= Court of Legislature (Iceland) =

The Court of Legislature (Lögrétta /is/, Lǫgrétta /non/ "law-right") was a legislature and high court established in Iceland in the year 930 during the period of the Icelandic Commonwealth.

==930 – c. 965==
It was an institution of Althing, the nation's legislative and judicial authority. There was no executive power in the country at the time. After the country had been divided into four quarters around 965, four courts called quarter courts were established for each of them at Althing and thus took over the judicial responsibilities of the Court of Legislature.

==c. 1262 – 1563==
Approximately 1015 a high court called the Fifth Court was established to hear cases left unsettled by the quarter courts.

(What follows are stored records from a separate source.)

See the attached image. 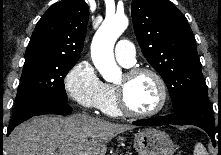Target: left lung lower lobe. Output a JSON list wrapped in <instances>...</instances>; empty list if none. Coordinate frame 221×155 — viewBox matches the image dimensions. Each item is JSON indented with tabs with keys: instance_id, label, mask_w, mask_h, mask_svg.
I'll return each mask as SVG.
<instances>
[{
	"instance_id": "0a47b994",
	"label": "left lung lower lobe",
	"mask_w": 221,
	"mask_h": 155,
	"mask_svg": "<svg viewBox=\"0 0 221 155\" xmlns=\"http://www.w3.org/2000/svg\"><path fill=\"white\" fill-rule=\"evenodd\" d=\"M133 124L139 126L195 125L205 130L211 137L212 143L215 144V124L210 112L208 96L197 97L188 101L173 114L138 120L134 121Z\"/></svg>"
}]
</instances>
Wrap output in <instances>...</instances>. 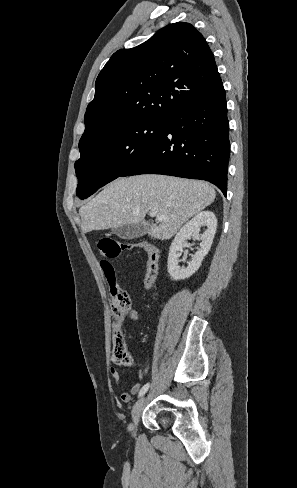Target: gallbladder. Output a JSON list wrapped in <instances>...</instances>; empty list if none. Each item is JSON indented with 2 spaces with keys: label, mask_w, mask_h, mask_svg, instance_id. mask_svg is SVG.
I'll use <instances>...</instances> for the list:
<instances>
[{
  "label": "gallbladder",
  "mask_w": 297,
  "mask_h": 488,
  "mask_svg": "<svg viewBox=\"0 0 297 488\" xmlns=\"http://www.w3.org/2000/svg\"><path fill=\"white\" fill-rule=\"evenodd\" d=\"M150 224L138 223L118 226L112 232L124 240L139 238L148 233Z\"/></svg>",
  "instance_id": "1"
}]
</instances>
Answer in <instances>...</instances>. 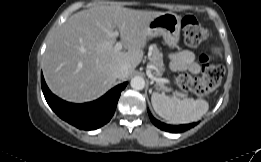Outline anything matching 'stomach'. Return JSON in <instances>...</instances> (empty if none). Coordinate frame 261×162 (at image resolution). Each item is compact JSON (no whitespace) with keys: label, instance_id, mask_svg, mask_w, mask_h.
Segmentation results:
<instances>
[{"label":"stomach","instance_id":"1","mask_svg":"<svg viewBox=\"0 0 261 162\" xmlns=\"http://www.w3.org/2000/svg\"><path fill=\"white\" fill-rule=\"evenodd\" d=\"M149 37L162 36L165 44L173 49L180 37L181 19L172 12L154 17L147 25Z\"/></svg>","mask_w":261,"mask_h":162}]
</instances>
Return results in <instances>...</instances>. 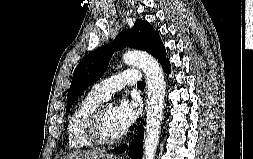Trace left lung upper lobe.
<instances>
[{"label":"left lung upper lobe","mask_w":253,"mask_h":159,"mask_svg":"<svg viewBox=\"0 0 253 159\" xmlns=\"http://www.w3.org/2000/svg\"><path fill=\"white\" fill-rule=\"evenodd\" d=\"M125 47L144 50L163 64L166 58L165 47L157 31L146 21L137 20L132 29H125L115 40L87 55L76 67L67 95L69 111L76 98L106 71L114 51Z\"/></svg>","instance_id":"1"}]
</instances>
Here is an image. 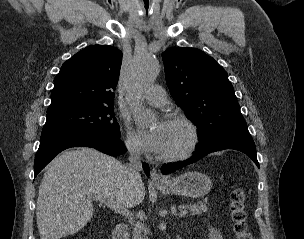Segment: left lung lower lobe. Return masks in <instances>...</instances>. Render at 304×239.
Returning <instances> with one entry per match:
<instances>
[{
	"mask_svg": "<svg viewBox=\"0 0 304 239\" xmlns=\"http://www.w3.org/2000/svg\"><path fill=\"white\" fill-rule=\"evenodd\" d=\"M223 149H234V150H238V151L245 153L247 156H249L254 161V163L259 168V163L257 161V156H256V147H255L253 139L252 138L232 137V138H225V139L219 140V141L209 144V145L201 146L200 148L197 149V151L194 153V155L192 157H190L189 159H187L185 161L164 165L162 167V173L163 174L172 173L175 170H178L183 166H186L188 164H191V163L201 159L202 157H204L205 155H207L211 152H215V151H219V150H223Z\"/></svg>",
	"mask_w": 304,
	"mask_h": 239,
	"instance_id": "obj_1",
	"label": "left lung lower lobe"
}]
</instances>
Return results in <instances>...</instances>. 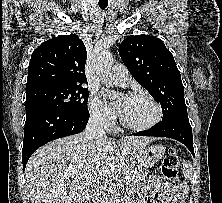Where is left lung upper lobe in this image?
Here are the masks:
<instances>
[{
  "instance_id": "left-lung-upper-lobe-1",
  "label": "left lung upper lobe",
  "mask_w": 222,
  "mask_h": 203,
  "mask_svg": "<svg viewBox=\"0 0 222 203\" xmlns=\"http://www.w3.org/2000/svg\"><path fill=\"white\" fill-rule=\"evenodd\" d=\"M119 54L135 80L160 102L163 119L187 115L180 72L161 39L130 35L120 44Z\"/></svg>"
}]
</instances>
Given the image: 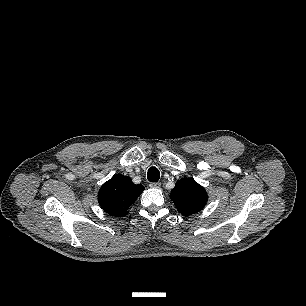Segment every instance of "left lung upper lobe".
Instances as JSON below:
<instances>
[{
	"instance_id": "1",
	"label": "left lung upper lobe",
	"mask_w": 306,
	"mask_h": 306,
	"mask_svg": "<svg viewBox=\"0 0 306 306\" xmlns=\"http://www.w3.org/2000/svg\"><path fill=\"white\" fill-rule=\"evenodd\" d=\"M170 199L184 216L200 211L207 202L205 189L192 178L179 180L171 190Z\"/></svg>"
}]
</instances>
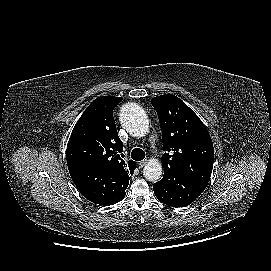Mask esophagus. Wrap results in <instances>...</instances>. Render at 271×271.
Instances as JSON below:
<instances>
[{"label":"esophagus","instance_id":"obj_1","mask_svg":"<svg viewBox=\"0 0 271 271\" xmlns=\"http://www.w3.org/2000/svg\"><path fill=\"white\" fill-rule=\"evenodd\" d=\"M147 163V160L145 159V160H142V161H140L139 163H138V167L139 168H143L144 167V165Z\"/></svg>","mask_w":271,"mask_h":271}]
</instances>
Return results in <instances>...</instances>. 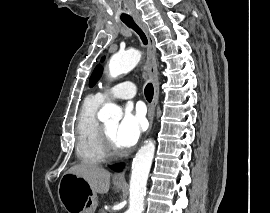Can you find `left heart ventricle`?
<instances>
[{"label": "left heart ventricle", "instance_id": "1", "mask_svg": "<svg viewBox=\"0 0 270 213\" xmlns=\"http://www.w3.org/2000/svg\"><path fill=\"white\" fill-rule=\"evenodd\" d=\"M117 126H118L117 122L104 124V127H105L107 133L109 134L113 144L115 145L116 148L120 149V146L118 145V143L116 142V139H115V132H116Z\"/></svg>", "mask_w": 270, "mask_h": 213}]
</instances>
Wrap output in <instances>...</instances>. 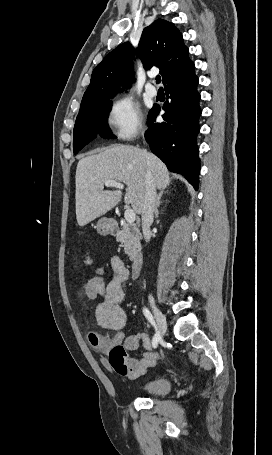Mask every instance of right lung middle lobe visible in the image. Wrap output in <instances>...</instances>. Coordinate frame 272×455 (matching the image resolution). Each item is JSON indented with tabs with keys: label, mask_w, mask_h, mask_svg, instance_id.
I'll list each match as a JSON object with an SVG mask.
<instances>
[{
	"label": "right lung middle lobe",
	"mask_w": 272,
	"mask_h": 455,
	"mask_svg": "<svg viewBox=\"0 0 272 455\" xmlns=\"http://www.w3.org/2000/svg\"><path fill=\"white\" fill-rule=\"evenodd\" d=\"M110 110L111 102L108 101L90 110L79 112L73 132L74 154H77L86 144L97 136L106 139L115 138L107 124Z\"/></svg>",
	"instance_id": "right-lung-middle-lobe-1"
}]
</instances>
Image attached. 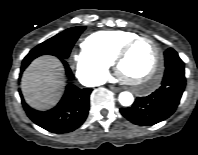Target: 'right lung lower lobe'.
Wrapping results in <instances>:
<instances>
[{
  "instance_id": "right-lung-lower-lobe-1",
  "label": "right lung lower lobe",
  "mask_w": 198,
  "mask_h": 155,
  "mask_svg": "<svg viewBox=\"0 0 198 155\" xmlns=\"http://www.w3.org/2000/svg\"><path fill=\"white\" fill-rule=\"evenodd\" d=\"M32 61V60H31ZM31 61H23L21 73ZM67 75L71 70L64 59H61ZM92 89H80L69 84L60 102L49 111L41 112L29 107L22 98L23 107L28 117L38 126L53 133H68L77 129L85 121L89 111V96Z\"/></svg>"
}]
</instances>
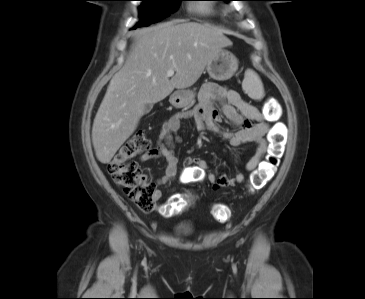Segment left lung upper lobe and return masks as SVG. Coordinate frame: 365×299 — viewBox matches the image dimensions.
Wrapping results in <instances>:
<instances>
[{"label": "left lung upper lobe", "mask_w": 365, "mask_h": 299, "mask_svg": "<svg viewBox=\"0 0 365 299\" xmlns=\"http://www.w3.org/2000/svg\"><path fill=\"white\" fill-rule=\"evenodd\" d=\"M224 1H232V0H224Z\"/></svg>", "instance_id": "5c2ea615"}]
</instances>
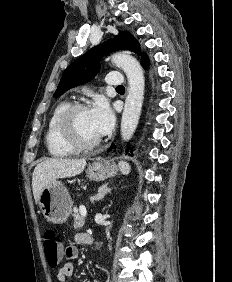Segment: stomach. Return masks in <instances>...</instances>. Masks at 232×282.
<instances>
[{
  "label": "stomach",
  "mask_w": 232,
  "mask_h": 282,
  "mask_svg": "<svg viewBox=\"0 0 232 282\" xmlns=\"http://www.w3.org/2000/svg\"><path fill=\"white\" fill-rule=\"evenodd\" d=\"M117 166L93 162L87 168V177L94 181H102L117 174ZM72 199L60 181L47 185L41 192L39 206L44 217L54 223H64L72 211Z\"/></svg>",
  "instance_id": "1"
}]
</instances>
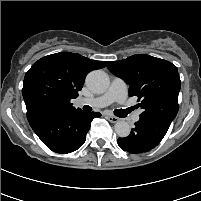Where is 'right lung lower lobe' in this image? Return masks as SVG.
Returning a JSON list of instances; mask_svg holds the SVG:
<instances>
[{
	"label": "right lung lower lobe",
	"instance_id": "right-lung-lower-lobe-1",
	"mask_svg": "<svg viewBox=\"0 0 201 201\" xmlns=\"http://www.w3.org/2000/svg\"><path fill=\"white\" fill-rule=\"evenodd\" d=\"M100 116L80 109L71 113L41 110L27 115V119L48 148L57 153H70L84 144L92 120Z\"/></svg>",
	"mask_w": 201,
	"mask_h": 201
}]
</instances>
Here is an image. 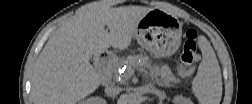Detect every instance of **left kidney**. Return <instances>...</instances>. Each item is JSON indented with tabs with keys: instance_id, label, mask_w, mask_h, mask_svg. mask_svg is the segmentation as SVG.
<instances>
[{
	"instance_id": "left-kidney-1",
	"label": "left kidney",
	"mask_w": 252,
	"mask_h": 104,
	"mask_svg": "<svg viewBox=\"0 0 252 104\" xmlns=\"http://www.w3.org/2000/svg\"><path fill=\"white\" fill-rule=\"evenodd\" d=\"M174 102H175V103H189V100H188V99H185V98H183V97H176V98L174 99Z\"/></svg>"
}]
</instances>
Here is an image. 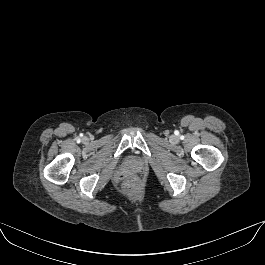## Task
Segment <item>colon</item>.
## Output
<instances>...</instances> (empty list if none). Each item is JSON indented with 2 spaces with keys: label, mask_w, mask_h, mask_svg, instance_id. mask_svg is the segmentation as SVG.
<instances>
[{
  "label": "colon",
  "mask_w": 265,
  "mask_h": 265,
  "mask_svg": "<svg viewBox=\"0 0 265 265\" xmlns=\"http://www.w3.org/2000/svg\"><path fill=\"white\" fill-rule=\"evenodd\" d=\"M128 188L133 190L135 188V185L134 184H129Z\"/></svg>",
  "instance_id": "1"
}]
</instances>
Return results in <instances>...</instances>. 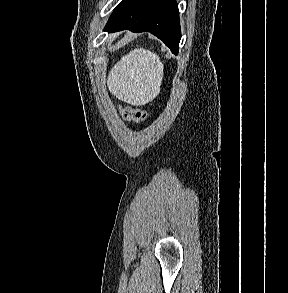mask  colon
<instances>
[{
  "instance_id": "colon-1",
  "label": "colon",
  "mask_w": 288,
  "mask_h": 293,
  "mask_svg": "<svg viewBox=\"0 0 288 293\" xmlns=\"http://www.w3.org/2000/svg\"><path fill=\"white\" fill-rule=\"evenodd\" d=\"M121 115L123 118H125L128 121H131L134 123H141L146 119L147 112L144 110L135 109V108H122Z\"/></svg>"
}]
</instances>
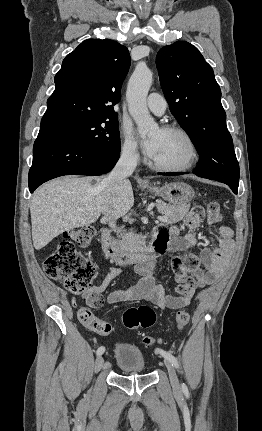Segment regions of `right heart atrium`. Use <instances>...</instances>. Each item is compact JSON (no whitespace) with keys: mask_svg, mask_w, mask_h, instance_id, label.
<instances>
[{"mask_svg":"<svg viewBox=\"0 0 262 431\" xmlns=\"http://www.w3.org/2000/svg\"><path fill=\"white\" fill-rule=\"evenodd\" d=\"M122 146L121 153L124 157L135 160L139 157V148L136 140L134 139L131 130L128 126H124L122 129Z\"/></svg>","mask_w":262,"mask_h":431,"instance_id":"1","label":"right heart atrium"}]
</instances>
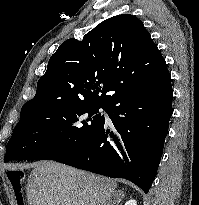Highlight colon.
<instances>
[{
  "instance_id": "5ec220e1",
  "label": "colon",
  "mask_w": 199,
  "mask_h": 205,
  "mask_svg": "<svg viewBox=\"0 0 199 205\" xmlns=\"http://www.w3.org/2000/svg\"><path fill=\"white\" fill-rule=\"evenodd\" d=\"M8 178L14 193L20 195L22 193V184L25 178L24 173L22 171H12L8 174Z\"/></svg>"
}]
</instances>
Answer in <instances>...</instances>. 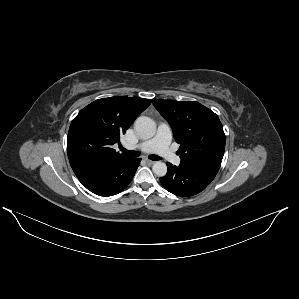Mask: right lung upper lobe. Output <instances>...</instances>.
<instances>
[{"label":"right lung upper lobe","instance_id":"1","mask_svg":"<svg viewBox=\"0 0 299 299\" xmlns=\"http://www.w3.org/2000/svg\"><path fill=\"white\" fill-rule=\"evenodd\" d=\"M150 103V99L119 96L98 99L83 108L73 119L67 137L73 171L128 158L112 145L120 143L121 135Z\"/></svg>","mask_w":299,"mask_h":299}]
</instances>
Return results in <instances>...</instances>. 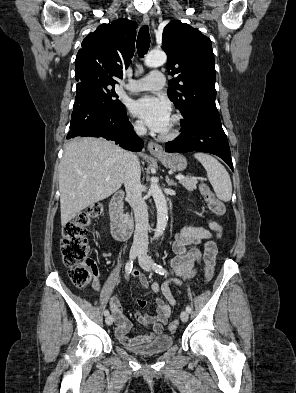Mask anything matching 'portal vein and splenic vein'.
Returning <instances> with one entry per match:
<instances>
[{"label":"portal vein and splenic vein","mask_w":296,"mask_h":393,"mask_svg":"<svg viewBox=\"0 0 296 393\" xmlns=\"http://www.w3.org/2000/svg\"><path fill=\"white\" fill-rule=\"evenodd\" d=\"M175 178L178 180L185 179V177L183 175H177ZM109 180H110V177H106V181H109Z\"/></svg>","instance_id":"obj_1"}]
</instances>
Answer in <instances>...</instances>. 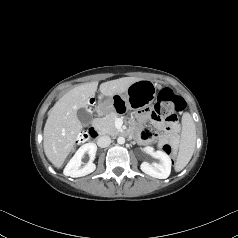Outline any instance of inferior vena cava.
<instances>
[{"label": "inferior vena cava", "instance_id": "inferior-vena-cava-1", "mask_svg": "<svg viewBox=\"0 0 238 238\" xmlns=\"http://www.w3.org/2000/svg\"><path fill=\"white\" fill-rule=\"evenodd\" d=\"M111 143V138L109 136H101L97 140V145L101 148L108 147Z\"/></svg>", "mask_w": 238, "mask_h": 238}]
</instances>
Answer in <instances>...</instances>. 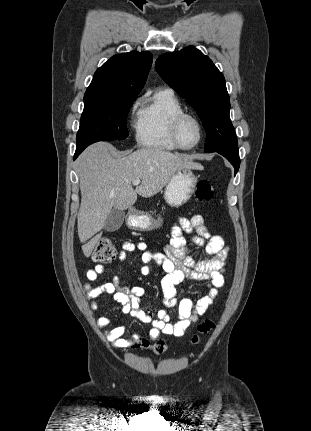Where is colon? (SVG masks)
Here are the masks:
<instances>
[{"instance_id": "obj_1", "label": "colon", "mask_w": 311, "mask_h": 431, "mask_svg": "<svg viewBox=\"0 0 311 431\" xmlns=\"http://www.w3.org/2000/svg\"><path fill=\"white\" fill-rule=\"evenodd\" d=\"M214 196V188L208 180L201 179L197 182L195 199L196 201L203 203L209 202ZM116 255V249L111 239L103 237L99 240L97 246L92 253V259L94 262L107 263L111 262ZM214 327V322L210 319L205 320L198 326V334L192 338L193 343H198L200 336L207 334ZM131 346L137 349H150L157 354H161L166 351L167 346L164 341L150 342L146 338L140 336L132 340Z\"/></svg>"}]
</instances>
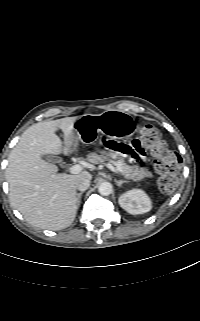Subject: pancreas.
<instances>
[{
  "mask_svg": "<svg viewBox=\"0 0 200 321\" xmlns=\"http://www.w3.org/2000/svg\"><path fill=\"white\" fill-rule=\"evenodd\" d=\"M87 160L92 164H101L104 162L114 165L126 178L139 180L144 177H151L152 174L147 168H139L138 166L127 165L123 159L111 156L109 154H89Z\"/></svg>",
  "mask_w": 200,
  "mask_h": 321,
  "instance_id": "pancreas-1",
  "label": "pancreas"
}]
</instances>
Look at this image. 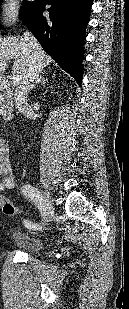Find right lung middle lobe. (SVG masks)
<instances>
[{
	"label": "right lung middle lobe",
	"instance_id": "dd1d6c3e",
	"mask_svg": "<svg viewBox=\"0 0 129 309\" xmlns=\"http://www.w3.org/2000/svg\"><path fill=\"white\" fill-rule=\"evenodd\" d=\"M0 4H1V0H0ZM35 2H27L25 1L23 4V9H22V13H21V19H24L25 16L28 14V12L30 11V9L34 6Z\"/></svg>",
	"mask_w": 129,
	"mask_h": 309
}]
</instances>
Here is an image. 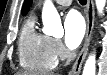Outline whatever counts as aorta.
<instances>
[{
    "mask_svg": "<svg viewBox=\"0 0 107 75\" xmlns=\"http://www.w3.org/2000/svg\"><path fill=\"white\" fill-rule=\"evenodd\" d=\"M106 0H96V7L99 14L103 13ZM43 31L45 34L55 37L62 36L64 33L60 16L50 0L44 3L42 11ZM96 74V57L92 54L88 57L82 75Z\"/></svg>",
    "mask_w": 107,
    "mask_h": 75,
    "instance_id": "aorta-1",
    "label": "aorta"
}]
</instances>
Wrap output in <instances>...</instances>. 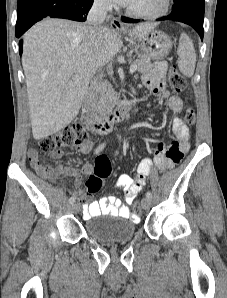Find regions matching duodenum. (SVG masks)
<instances>
[{"instance_id":"410a0bca","label":"duodenum","mask_w":227,"mask_h":298,"mask_svg":"<svg viewBox=\"0 0 227 298\" xmlns=\"http://www.w3.org/2000/svg\"><path fill=\"white\" fill-rule=\"evenodd\" d=\"M95 102V93L93 91L89 92L85 98L86 113L84 122L90 130L99 134L110 133L113 126L124 120L135 105L134 102H125L108 114L98 115L94 112Z\"/></svg>"}]
</instances>
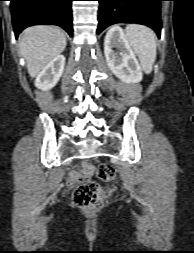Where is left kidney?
I'll use <instances>...</instances> for the list:
<instances>
[{
    "label": "left kidney",
    "instance_id": "5707ae66",
    "mask_svg": "<svg viewBox=\"0 0 194 253\" xmlns=\"http://www.w3.org/2000/svg\"><path fill=\"white\" fill-rule=\"evenodd\" d=\"M117 48L115 52L112 48ZM104 53L109 69L124 83L142 80L141 67L120 27H112L106 34Z\"/></svg>",
    "mask_w": 194,
    "mask_h": 253
}]
</instances>
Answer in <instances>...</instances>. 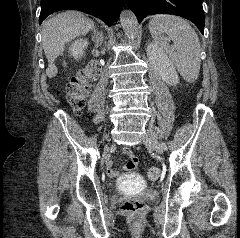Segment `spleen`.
I'll return each mask as SVG.
<instances>
[{"label": "spleen", "mask_w": 240, "mask_h": 238, "mask_svg": "<svg viewBox=\"0 0 240 238\" xmlns=\"http://www.w3.org/2000/svg\"><path fill=\"white\" fill-rule=\"evenodd\" d=\"M155 43L169 55L172 63L187 82H194L200 71L201 47L198 35L184 19L172 15H155L149 23ZM166 34L173 41L170 46Z\"/></svg>", "instance_id": "1"}]
</instances>
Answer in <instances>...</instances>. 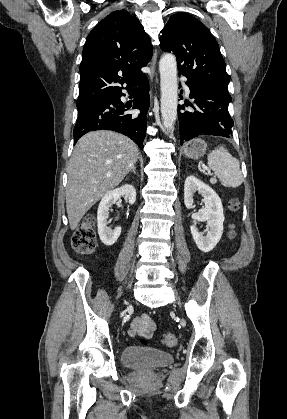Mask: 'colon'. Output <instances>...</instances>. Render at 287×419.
Instances as JSON below:
<instances>
[{
  "label": "colon",
  "instance_id": "colon-1",
  "mask_svg": "<svg viewBox=\"0 0 287 419\" xmlns=\"http://www.w3.org/2000/svg\"><path fill=\"white\" fill-rule=\"evenodd\" d=\"M231 210L238 208L237 200L233 199L229 203ZM72 245L75 252L79 255L91 253L96 247V234L94 231V216L88 215L85 220L78 226L73 238ZM162 343L166 347H175L178 343L177 335L174 333H166L162 336ZM141 343L146 345L147 339L142 338Z\"/></svg>",
  "mask_w": 287,
  "mask_h": 419
}]
</instances>
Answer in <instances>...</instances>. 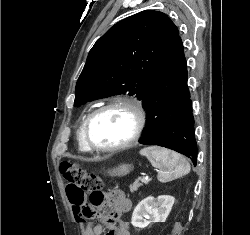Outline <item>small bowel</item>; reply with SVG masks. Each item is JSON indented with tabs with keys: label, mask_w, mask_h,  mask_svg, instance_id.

When the Commonwealth came to an end and Icelanders submitted to the authority of the Norwegian king in 1262 the Court of Legislature regained its judicial functions, as the Fifth Court and quarter courts were abolished, and retained some legislative authority. The Court of Legislature served as a high court and district courts were established as lower courts. Towards the end of the 14th century, royal succession brought both Norway and Iceland under the control of the Danish monarchy. With the introduction of absolute monarchy in Denmark-Norway, the Icelanders relinquished their autonomy to the crown, including the right to initiate and consent to legislation. After that, the Court of Legislature served almost exclusively as a court of law. In 1563 the High Court was established due to dissatisfaction with the Court of Legislature. From there on the Court of Legislature was no longer the high court of the country.

==1563 – 1800==
Both the Court of Legislature and the High Court were replaced when the National High Court was established as a high court the year 1800.